DIRECTIVE: Your task is to repeat the lines below exactly, excluding any pictures they contain.

SOURCE DATA:
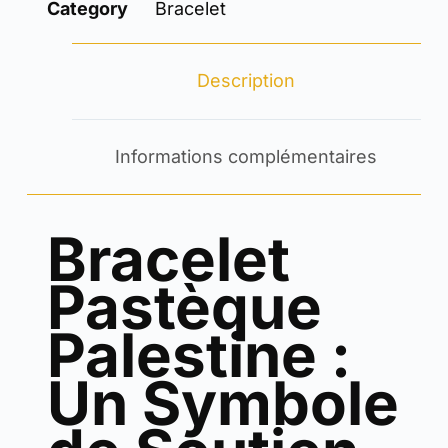
Category
Bracelet
Description
Informations complémentaires
Bracelet
Pastèque
Palestine :
Un Symbole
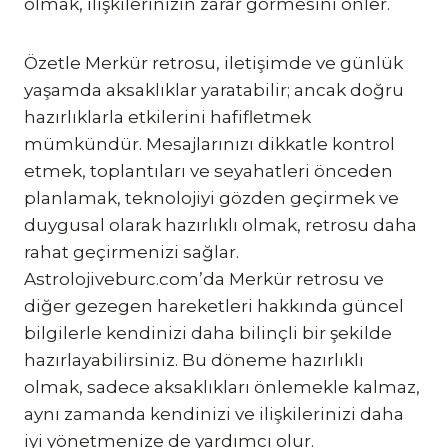
olmak, ilişkilerinizin zarar görmesini önler.
Özetle Merkür retrosu, iletişimde ve günlük
yaşamda aksaklıklar yaratabilir; ancak doğru
hazırlıklarla etkilerini hafifletmek
mümkündür. Mesajlarınızı dikkatle kontrol
etmek, toplantıları ve seyahatleri önceden
planlamak, teknolojiyi gözden geçirmek ve
duygusal olarak hazırlıklı olmak, retrosu daha
rahat geçirmenizi sağlar.
Astrolojiveburc.com’da Merkür retrosu ve
diğer gezegen hareketleri hakkında güncel
bilgilerle kendinizi daha bilinçli bir şekilde
hazırlayabilirsiniz. Bu döneme hazırlıklı
olmak, sadece aksaklıkları önlemekle kalmaz,
aynı zamanda kendinizi ve ilişkilerinizi daha
iyi yönetmenize de yardımcı olur.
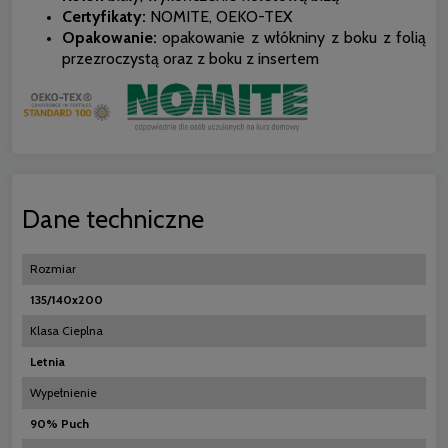
Certyfikaty:
NOMITE, OEKO-TEX
Opakowanie:
opakowanie z włókniny z boku z folią
przezroczystą oraz z boku z insertem
Dane techniczne
Rozmiar
135/140x200
Klasa Cieplna
Letnia
Wypełnienie
90% Puch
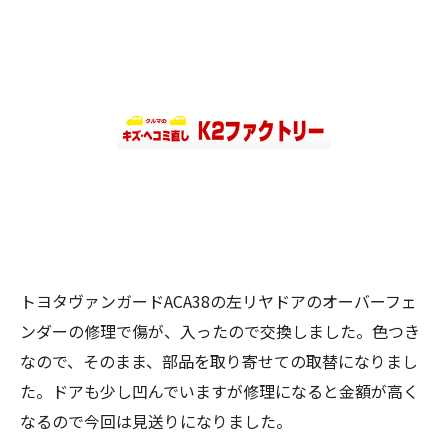
トヨタヴァンガードACA38の左リヤドアのオーバーフェ
ンダーの修理で傷が、入ったので交換しました。色つき
なので、そのまま、部品を取り寄せての取替になりまし
た。ドアも少し凹んでいますが修理になると金額が高く
なるので今回は見送りになりました。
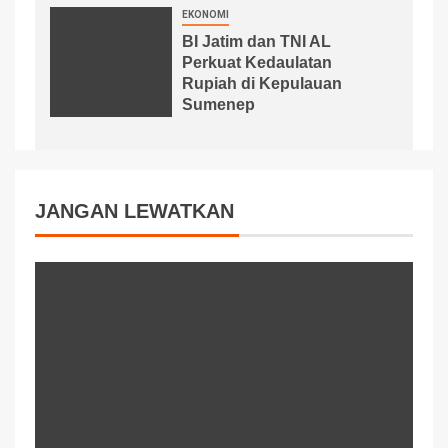
EKONOMI
BI Jatim dan TNI AL
Perkuat Kedaulatan
Rupiah di Kepulauan
Sumenep
JANGAN LEWATKAN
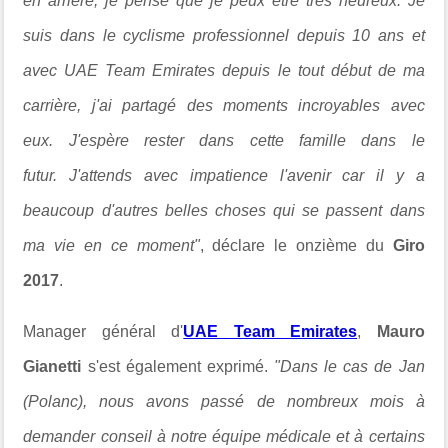
en arrière, je pense que je peux être très heureux. Je
suis dans le cyclisme professionnel depuis 10 ans et
avec UAE Team Emirates depuis le tout début de ma
carrière, j'ai partagé des moments incroyables avec
eux. J'espère rester dans cette famille dans le
futur. J'attends avec impatience l'avenir car il y a
beaucoup d'autres belles choses qui se passent dans
ma vie en ce moment"
, déclare le onzième du
Giro
2017
.
Manager général d'
UAE Team Emirates
,
Mauro
Gianetti
s'est également exprimé.
"Dans le cas de Jan
(Polanc), nous avons passé de nombreux mois à
demander conseil à notre équipe médicale et à certains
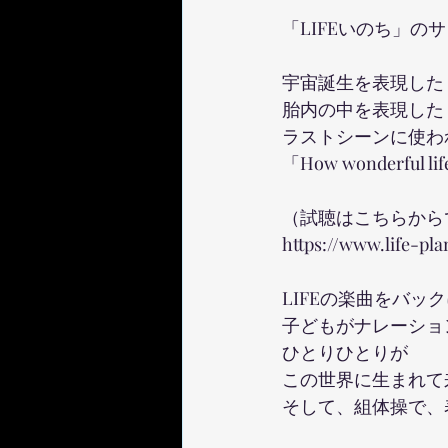
「LIFEいのち」の
宇宙誕生を表現した「u
胎内の中を表現した「
ラストシーンに使わ
「How wonderful lif
（試聴はこちらから
https://www.life-pla
LIFEの楽曲をバッ
子どもがナレーショ
ひとりひとりが
この世界に生まれて
そして、組体操で、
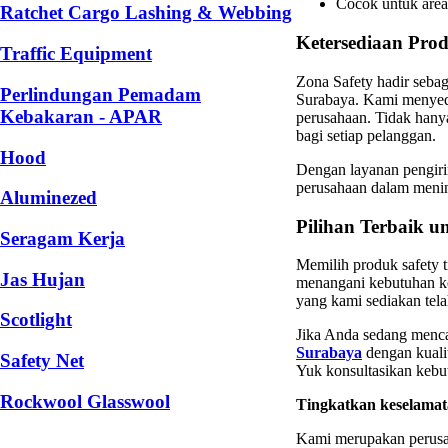
Cocok untuk are
Ratchet Cargo Lashing & Webbing
Ketersediaan Pro
Traffic Equipment
Zona Safety hadir sebag
Perlindungan Pemadam
Surabaya. Kami menye
Kebakaran - APAR
perusahaan. Tidak hany
bagi setiap pelanggan.
Hood
Dengan layanan pengirim
perusahaan dalam menin
Aluminezed
Pilihan Terbaik 
Seragam Kerja
Memilih produk safety t
Jas Hujan
menangani kebutuhan ke
yang kami sediakan tel
Scotlight
Jika Anda sedang menc
Surabaya
dengan kualit
Safety Net
Yuk konsultasikan kebu
Rockwool Glasswool
Tingkatkan keselamata
Kami merupakan perusa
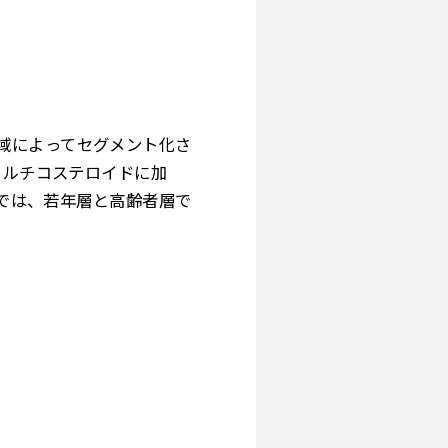
域によってセグメント化さ
コルチコステロイドに加
層では、若年層と高齢者層で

EXERCISE ANSWER:
Category
Bracelet
Description
Informations complémentaires
Bracelet
Pastèque
Palestine :
Un Symbole
olmak, ilişkilerinizin zarar görmesini önler.
Özetle Merkür retrosu, iletişimde ve günlük
yaşamda aksaklıklar yaratabilir; ancak doğru
hazırlıklarla etkilerini hafifletmek
mümkündür. Mesajlarınızı dikkatle kontrol
etmek, toplantıları ve seyahatleri önceden
planlamak, teknolojiyi gözden geçirmek ve
duygusal olarak hazırlıklı olmak, retrosu daha
rahat geçirmenizi sağlar.
Astrolojiveburc.com’da Merkür retrosu ve
diğer gezegen hareketleri hakkında güncel
bilgilerle kendinizi daha bilinçli bir şekilde
hazırlayabilirsiniz. Bu döneme hazırlıklı
olmak, sadece aksaklıkları önlemekle kalmaz,
aynı zamanda kendinizi ve ilişkilerinizi daha
iyi yönetmenize de yardımcı olur.
Certyfikaty:
NOMITE, OEKO-TEX
Opakowanie:
opakowanie z włókniny z boku z folią
przezroczystą oraz z boku z insertem
Dane techniczne
Rozmiar
135/140x200
Klasa Cieplna
Letnia
Wypełnienie
90% Puch
トヨタヴァンガードACA38の左リヤドアのオーバーフェ
ンダーの修理で傷が、入ったので交換しました。色つき
なので、そのまま、部品を取り寄せての取替になりまし
た。ドアも少し凹んでいますが修理になると金額が高く
なるので今回は見送りになりました。
EKONOMI
BI Jatim dan TNI AL
Perkuat Kedaulatan
Rupiah di Kepulauan
Sumenep
JANGAN LEWATKAN
en arrière, je pense que je peux être très heureux. Je
suis dans le cyclisme professionnel depuis 10 ans et
avec UAE Team Emirates depuis le tout début de ma
carrière, j'ai partagé des moments incroyables avec
eux. J'espère rester dans cette famille dans le
futur. J'attends avec impatience l'avenir car il y a
beaucoup d'autres belles choses qui se passent dans
ma vie en ce moment"
, déclare le onzième du
Giro
2017
.
Manager général d'
UAE Team Emirates
,
Mauro
Gianetti
s'est également exprimé.
"Dans le cas de Jan
(Polanc), nous avons passé de nombreux mois à
demander conseil à notre équipe médicale et à certains
「LIFEいのち」の
宇宙誕生を表現した「u
胎内の中を表現した「
ラストシーンに使わ
「How wonderful lif
（試聴はこちらから
https://www.life-pla
LIFEの楽曲をバッ
子どもがナレーショ
ひとりひとりが
この世界に生まれて
そして、組体操で、
Cocok untuk are
Ratchet Cargo Lashing & Webbing
Ketersediaan Pro
Traffic Equipment
Zona Safety hadir sebag
Perlindungan Pemadam
Surabaya. Kami menye
Kebakaran - APAR
perusahaan. Tidak hany
bagi setiap pelanggan.
Hood
Dengan layanan pengirim
perusahaan dalam menin
Aluminezed
Pilihan Terbaik 
Seragam Kerja
Memilih produk safety t
Jas Hujan
menangani kebutuhan ke
yang kami sediakan tel
Scotlight
Jika Anda sedang menc
Surabaya
dengan kualit
Safety Net
Yuk konsultasikan kebu
Rockwool Glasswool
Tingkatkan keselamata
Kami merupakan perusa
域によってセグメント化さ
コルチコステロイドに加
層では、若年層と高齢者層で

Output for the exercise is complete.